*WHAT IS EXPECTED*. Below are some records. Set each one down exactly as it reads.

*DATASET*.

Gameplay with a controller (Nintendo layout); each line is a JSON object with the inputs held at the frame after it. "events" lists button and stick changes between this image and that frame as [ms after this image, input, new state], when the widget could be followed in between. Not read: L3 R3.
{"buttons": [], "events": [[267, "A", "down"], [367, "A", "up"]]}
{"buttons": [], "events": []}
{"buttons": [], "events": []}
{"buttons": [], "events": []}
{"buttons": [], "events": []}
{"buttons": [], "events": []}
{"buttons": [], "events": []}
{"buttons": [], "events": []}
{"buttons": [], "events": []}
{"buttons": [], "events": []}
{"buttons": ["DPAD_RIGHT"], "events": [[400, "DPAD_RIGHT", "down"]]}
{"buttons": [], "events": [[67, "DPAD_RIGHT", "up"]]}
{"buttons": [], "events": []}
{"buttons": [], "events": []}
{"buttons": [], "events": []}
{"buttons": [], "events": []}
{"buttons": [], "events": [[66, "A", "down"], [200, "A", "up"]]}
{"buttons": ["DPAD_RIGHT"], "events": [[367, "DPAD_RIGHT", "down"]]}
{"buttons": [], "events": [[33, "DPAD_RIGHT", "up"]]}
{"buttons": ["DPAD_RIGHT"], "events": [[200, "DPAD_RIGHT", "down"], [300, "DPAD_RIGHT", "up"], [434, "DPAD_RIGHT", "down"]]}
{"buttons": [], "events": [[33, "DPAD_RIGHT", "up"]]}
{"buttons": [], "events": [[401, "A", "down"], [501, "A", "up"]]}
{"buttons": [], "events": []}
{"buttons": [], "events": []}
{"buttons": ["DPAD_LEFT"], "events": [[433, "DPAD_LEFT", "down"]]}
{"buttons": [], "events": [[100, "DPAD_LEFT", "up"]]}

*RESULT*.
Gameplay with a controller (Nintendo layout); each line is a JSON object with the inputs held at the frame after it. "events" lists button and stick changes between this image and that frame as [ms after this image, input, new state], when the widget could be followed in between. Not read: L3 R3.
{"buttons": [], "events": [[267, "A", "down"], [367, "A", "up"]]}
{"buttons": [], "events": []}
{"buttons": [], "events": []}
{"buttons": [], "events": []}
{"buttons": [], "events": []}
{"buttons": [], "events": []}
{"buttons": [], "events": []}
{"buttons": [], "events": []}
{"buttons": [], "events": []}
{"buttons": [], "events": []}
{"buttons": ["DPAD_RIGHT"], "events": [[400, "DPAD_RIGHT", "down"]]}
{"buttons": [], "events": [[67, "DPAD_RIGHT", "up"]]}
{"buttons": [], "events": []}
{"buttons": [], "events": []}
{"buttons": [], "events": []}
{"buttons": [], "events": []}
{"buttons": [], "events": [[66, "A", "down"], [200, "A", "up"]]}
{"buttons": ["DPAD_RIGHT"], "events": [[367, "DPAD_RIGHT", "down"]]}
{"buttons": [], "events": [[33, "DPAD_RIGHT", "up"]]}
{"buttons": ["DPAD_RIGHT"], "events": [[200, "DPAD_RIGHT", "down"], [300, "DPAD_RIGHT", "up"], [434, "DPAD_RIGHT", "down"]]}
{"buttons": [], "events": [[33, "DPAD_RIGHT", "up"]]}
{"buttons": [], "events": [[401, "A", "down"], [501, "A", "up"]]}
{"buttons": [], "events": []}
{"buttons": [], "events": []}
{"buttons": ["DPAD_LEFT"], "events": [[433, "DPAD_LEFT", "down"]]}
{"buttons": [], "events": [[100, "DPAD_LEFT", "up"]]}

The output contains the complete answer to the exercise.